Walter Henry Hadow (25 September 1849 – 15 September 1898) was an English first-class cricketer, who had amateur status.

The Hadow family. Walter Hadow is seated second right.

Hadow was a noted schoolboy cricketer at Harrow, mentioned by Harry Altham as one of "a striking array of school batsmen".[1] He went on to Brasenose College, Oxford, where he continued to be a noted player and Altham described him as one of "a steady stream of exceptional batsmen from the ranks of the Universities".[2]
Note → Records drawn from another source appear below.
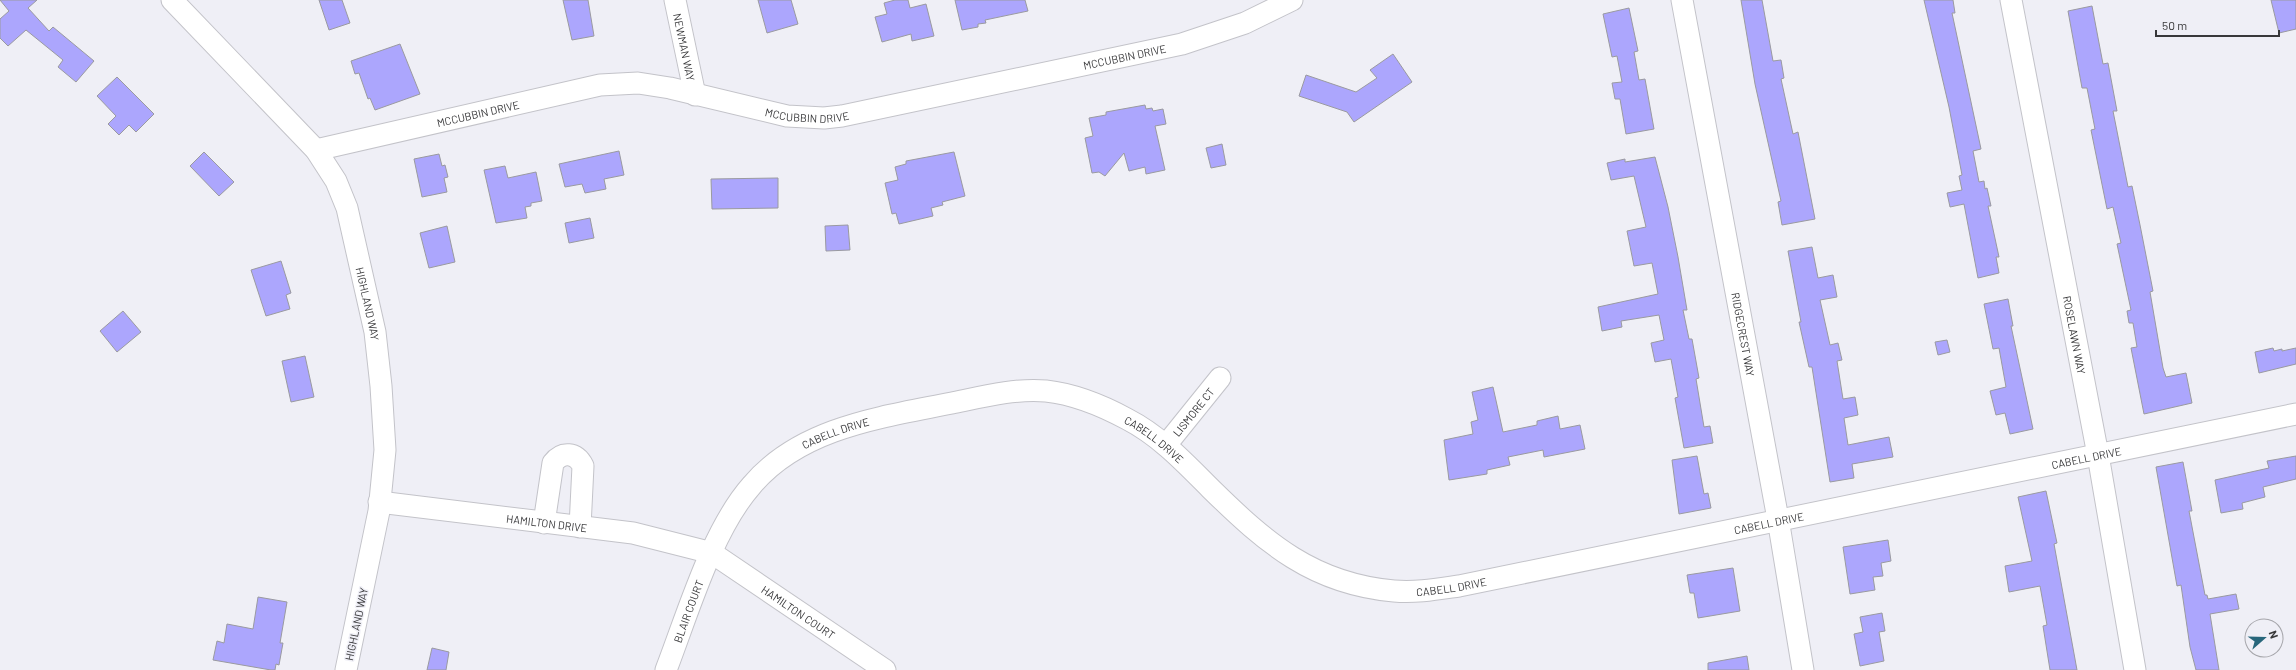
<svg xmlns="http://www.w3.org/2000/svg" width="2296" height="670" font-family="Barlow,sans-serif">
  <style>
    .building { fill: #aca6fd; stroke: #9a9aa0 }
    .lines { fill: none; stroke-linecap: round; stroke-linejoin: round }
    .minor-casing { stroke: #c3c3c9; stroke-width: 23 }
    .minor { stroke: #fff; stroke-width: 21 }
    .labels { text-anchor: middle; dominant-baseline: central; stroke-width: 3; stroke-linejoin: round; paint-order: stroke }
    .street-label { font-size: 11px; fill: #38383a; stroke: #efeff6 }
  </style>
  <rect width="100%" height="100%" fill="#efeff6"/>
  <path class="building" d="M 0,0 L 37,0 L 28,8 L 49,31 L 53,27 L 94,61 L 76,82 L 58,67 L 63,60 L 26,30 L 8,46 L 0,38 L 0,19 L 9,11 Z
    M 319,0 L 342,0 L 350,23 L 329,30 Z
    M 563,0 L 588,0 L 594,36 L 572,40 Z
    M 758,0 L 791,0 L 798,24 L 767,33 Z
    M 895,0 L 908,0 L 910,8 L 926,4 L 934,36 L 912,41 L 911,34 L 882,42 L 875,17 L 887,14 L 884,3 Z
    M 955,0 L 1025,0 L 1028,11 L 985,20 L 986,23 L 978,24 L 978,27 L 962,30 Z
    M 1741,0 L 1762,0 L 1773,61 L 1781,60 L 1784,78 L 1781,79 L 1793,134 L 1798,132 L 1815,219 L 1782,225 L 1778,202 L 1781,201 L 1755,84 Z
    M 1924,0 L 1953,0 L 1955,13 L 1952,13 L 1981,149 L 1973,151 L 1979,182 L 1984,181 L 1985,189 L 1987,188 L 1991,206 L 1988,206 L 1999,257 L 1996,257 L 1999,273 L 1978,278 L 1964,204 L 1950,207 L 1947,193 L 1962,190 L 1959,176 L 1962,175 L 1949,107 Z
    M 2271,0 L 2296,0 L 2296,29 L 2279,33 Z
    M 2092,6 L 2103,64 L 2108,63 L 2117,111 L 2113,111 L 2128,187 L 2132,186 L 2140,225 L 2153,291 L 2150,292 L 2163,368 L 2166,377 L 2186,373 L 2192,403 L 2144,414 L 2131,348 L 2137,347 L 2133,323 L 2129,323 L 2127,311 L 2131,310 L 2117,244 L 2121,243 L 2113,207 L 2107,209 L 2091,130 L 2095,129 L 2087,88 L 2082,88 L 2068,11 Z
    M 1629,8 L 1638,51 L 1634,52 L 1639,80 L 1645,79 L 1654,129 L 1626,134 L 1620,99 L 1615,99 L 1612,83 L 1622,82 L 1617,56 L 1612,57 L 1603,14 Z
    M 400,44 L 420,94 L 375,110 L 370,98 L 368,99 L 359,73 L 355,74 L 351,61 Z
    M 1393,54 L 1412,82 L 1354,122 L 1347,112 L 1299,96 L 1306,75 L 1356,92 L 1377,78 L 1370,70 Z
    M 117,77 L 154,114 L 136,132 L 129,125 L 119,135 L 108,124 L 116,116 L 97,96 Z
    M 1145,105 L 1146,109 L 1152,108 L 1153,111 L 1163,109 L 1166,124 L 1155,126 L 1165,170 L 1146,174 L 1145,167 L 1129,171 L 1124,153 L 1105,176 L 1099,172 L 1092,173 L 1085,138 L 1093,136 L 1089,118 L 1106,115 L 1106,112 Z
    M 1222,144 L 1226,165 L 1211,168 L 1206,148 Z
    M 619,151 L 624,175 L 604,179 L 606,189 L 585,193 L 582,184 L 565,187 L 559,164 Z
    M 204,152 L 234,182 L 219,196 L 190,166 Z
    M 954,152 L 965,196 L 942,202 L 943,205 L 931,208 L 933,216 L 899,224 L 896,213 L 892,214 L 885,183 L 898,180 L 895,167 L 906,164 L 906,161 Z
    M 439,154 L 442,166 L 445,165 L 448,177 L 444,178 L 447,192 L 422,197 L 414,159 Z
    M 1655,157 L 1668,207 L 1678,257 L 1687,310 L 1683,310 L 1689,339 L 1692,339 L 1699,378 L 1696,379 L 1704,427 L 1710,426 L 1713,443 L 1684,448 L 1675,398 L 1678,397 L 1671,359 L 1655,362 L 1651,343 L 1664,340 L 1659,315 L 1621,321 L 1622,327 L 1602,331 L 1598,307 L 1658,294 L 1652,263 L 1634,266 L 1627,231 L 1646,227 L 1634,176 L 1611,180 L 1607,163 L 1625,159 L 1625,162 Z
    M 505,166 L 508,178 L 536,172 L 542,201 L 531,203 L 531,206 L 525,207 L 527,218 L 496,223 L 484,170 Z
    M 778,178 L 778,208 L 712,209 L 711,179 Z
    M 590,218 L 594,238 L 569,243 L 565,223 Z
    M 848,225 L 850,250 L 826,251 L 825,226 Z
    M 447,226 L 455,262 L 429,268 L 420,233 Z
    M 1812,247 L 1818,278 L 1833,275 L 1837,297 L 1820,300 L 1830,345 L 1838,343 L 1842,360 L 1837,361 L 1843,399 L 1855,397 L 1858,415 L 1844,418 L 1848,445 L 1889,437 L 1893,457 L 1852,464 L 1854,478 L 1830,482 L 1812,367 L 1809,367 L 1799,322 L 1801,322 L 1788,251 Z
    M 281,261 L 291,293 L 286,295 L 290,309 L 266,316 L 251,270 Z
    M 2008,299 L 2013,326 L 2011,326 L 2033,429 L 2010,434 L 2005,413 L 1996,415 L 1990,391 L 2006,387 L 1999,348 L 1993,349 L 1984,304 Z
    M 123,311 L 141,332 L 117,352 L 100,331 Z
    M 1947,340 L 1950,352 L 1938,355 L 1935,342 Z
    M 2273,348 L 2274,351 L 2282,349 L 2282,351 L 2296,348 L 2296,364 L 2259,373 L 2255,352 Z
    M 305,356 L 314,397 L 291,402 L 282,361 Z
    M 1493,387 L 1503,432 L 1537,425 L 1537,421 L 1558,416 L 1560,429 L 1580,425 L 1585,449 L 1544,457 L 1543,450 L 1508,457 L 1510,465 L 1487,470 L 1487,474 L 1449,480 L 1444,440 L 1473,434 L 1471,422 L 1478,420 L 1472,392 Z
    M 1697,456 L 1704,494 L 1708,493 L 1711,508 L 1679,514 L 1672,460 Z
    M 2296,456 L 2296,479 L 2263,487 L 2265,497 L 2242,503 L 2243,509 L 2221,513 L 2215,480 L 2269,468 L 2267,461 Z
    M 2183,462 L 2192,511 L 2189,511 L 2205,595 L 2207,595 L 2208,599 L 2236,594 L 2239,609 L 2210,614 L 2219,670 L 2196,670 L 2190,647 L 2181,585 L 2177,586 L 2156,467 Z
    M 2046,491 L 2057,543 L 2054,544 L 2077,670 L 2050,670 L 2043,626 L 2047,625 L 2040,586 L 2009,592 L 2005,566 L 2032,561 L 2018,497 Z
    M 1888,540 L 1891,561 L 1881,563 L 1883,576 L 1873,577 L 1875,590 L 1850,594 L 1843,547 Z
    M 1733,568 L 1740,611 L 1698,618 L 1694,593 L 1690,593 L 1687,575 Z
    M 258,597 L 287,602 L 280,643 L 283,643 L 279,665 L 276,664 L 275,670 L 271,670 L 213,660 L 217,641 L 224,643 L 227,624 L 253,629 Z
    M 1882,613 L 1885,631 L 1879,632 L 1884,661 L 1860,666 L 1854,634 L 1863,632 L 1860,617 Z
    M 432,648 L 449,652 L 446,670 L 427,670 Z
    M 1747,656 L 1749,670 L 1708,670 L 1708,663 Z"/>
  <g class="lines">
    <defs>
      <g id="minor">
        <path id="s1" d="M 172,0 L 316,150 L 336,181 L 347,208 L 375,332 L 381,386 L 385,450 L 379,511 L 346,670"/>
        <path id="s2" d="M 675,0 L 695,95"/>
        <path id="s3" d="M 1682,0 L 1778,519 L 1803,670"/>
        <path id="s4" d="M 2011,0 L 2098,455 L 2135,670"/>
        <path id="s5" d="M 316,150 L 600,85 L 638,83 L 670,88 L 787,116 L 824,118 L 842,116 L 1182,44 L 1245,23 L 1292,0"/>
        <path id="s6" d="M 1166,445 L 1220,378"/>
        <path id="s7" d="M 379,502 L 633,533 L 712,553 L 885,670"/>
        <path d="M 544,523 L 553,463 C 562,451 576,452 583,466 L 580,527"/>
        <path id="s8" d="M 666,670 C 688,613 712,530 752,485 C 801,427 883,417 952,403 C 981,397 1016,388 1046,391 C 1073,394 1103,406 1127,419 C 1160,436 1185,463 1211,489 C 1266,543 1313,584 1394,591 C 1416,593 1438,589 1459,586 L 2296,414"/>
      </g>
    </defs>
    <use href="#minor" class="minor-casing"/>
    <use href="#minor" class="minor"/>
  </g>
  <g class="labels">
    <g class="street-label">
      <text stroke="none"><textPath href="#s2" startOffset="48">NEWMAN WAY</textPath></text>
      <text stroke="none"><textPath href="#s5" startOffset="826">MCCUBBIN DRIVE</textPath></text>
      <text stroke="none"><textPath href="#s5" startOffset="502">MCCUBBIN DRIVE</textPath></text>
      <text stroke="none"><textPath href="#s5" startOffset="166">MCCUBBIN DRIVE</textPath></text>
      <text stroke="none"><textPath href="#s1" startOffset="372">HIGHLAND WAY</textPath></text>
      <text stroke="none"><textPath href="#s3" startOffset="340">RIDGECREST WAY</textPath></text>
      <text stroke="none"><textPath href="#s4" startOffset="341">ROSELAWN WAY</textPath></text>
      <text stroke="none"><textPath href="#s6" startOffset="43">LISMORE CT</textPath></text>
      <text stroke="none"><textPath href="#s8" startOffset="305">CABELL DRIVE</textPath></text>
      <text stroke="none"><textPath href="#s8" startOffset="641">CABELL DRIVE</textPath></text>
      <text stroke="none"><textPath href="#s8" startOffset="1637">CABELL DRIVE</textPath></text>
      <text stroke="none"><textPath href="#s8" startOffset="1313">CABELL DRIVE</textPath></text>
      <text stroke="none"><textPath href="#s7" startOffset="169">HAMILTON DRIVE</textPath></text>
      <text stroke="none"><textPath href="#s8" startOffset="989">CABELL DRIVE</textPath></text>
      <text stroke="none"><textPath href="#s8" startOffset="63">BLAIR COURT</textPath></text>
      <text stroke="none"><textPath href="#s7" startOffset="442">HAMILTON COURT</textPath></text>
      <text transform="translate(356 624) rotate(-78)">HIGHLAND WAY</text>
    </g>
  </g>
  <g transform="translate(2264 638) rotate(70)"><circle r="19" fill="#efeff6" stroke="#a6a6ab"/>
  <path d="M0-3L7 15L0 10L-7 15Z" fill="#27667b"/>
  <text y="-6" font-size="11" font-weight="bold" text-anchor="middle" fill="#38383a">N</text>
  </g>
  <path d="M2156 30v6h123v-6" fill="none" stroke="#38383a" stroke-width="2"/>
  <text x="2162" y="30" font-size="12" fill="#38383a" stroke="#efeff6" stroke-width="3" paint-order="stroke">50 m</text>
</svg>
An all-rounder, he was a right-handed batsman and a right-arm roundarm slow bowler who made 97 first-class appearances from 1869 to 1884. He represented several teams but mostly Middlesex, Oxford University and Marylebone Cricket Club (MCC). Hadow scored 3,071 runs at an average of 19.56 with a highest innings of 217, one of two centuries in addition to ten half-centuries. He held 84 catches and took 139 wickets at an average of 16.84 with a best analysis of 8/35. He took five wickets in an innings on nine occasions and three times took ten in a match.[3]

Below first-class he played at county level for Brecknockshore and, in 1868 and 1869, for Shropshire.[4]

Born at Regent's Park, London in 1849, Hadow died aged 48 at Dupplin Castle, Perthshire, his father-in-law's home, on 15 September 1898.[3] At the time of his death, he was Her Majesty's Commissioner for Prisons for Scotland.[5] His wife was Lady Constance Hay, daughter of George Hay-Drummond, 12th Earl of Kinnoull, and they had two sons and a daughter.[5]

References

  1. Altham, p.142.
  2. Altham, p.151.
  3. "Walter Hadow". CricketArchive. Retrieved 6 February 2013.
  4. Percival, Tony (1999). Shropshire Cricketers 1844-1998. A.C.S. Publications, Nottingham. pp. 15, 45. ISBN 1-902171-17-9.Published under Association of Cricket Statisticians and Historians.
  5. "Obituaries". The Times (35624). London. 17 September 1898. p. 6.

Bibliography

  • Altham, H.S. (1962). A History of Cricket, Volume 1 (to 1914). George Allen & Unwin.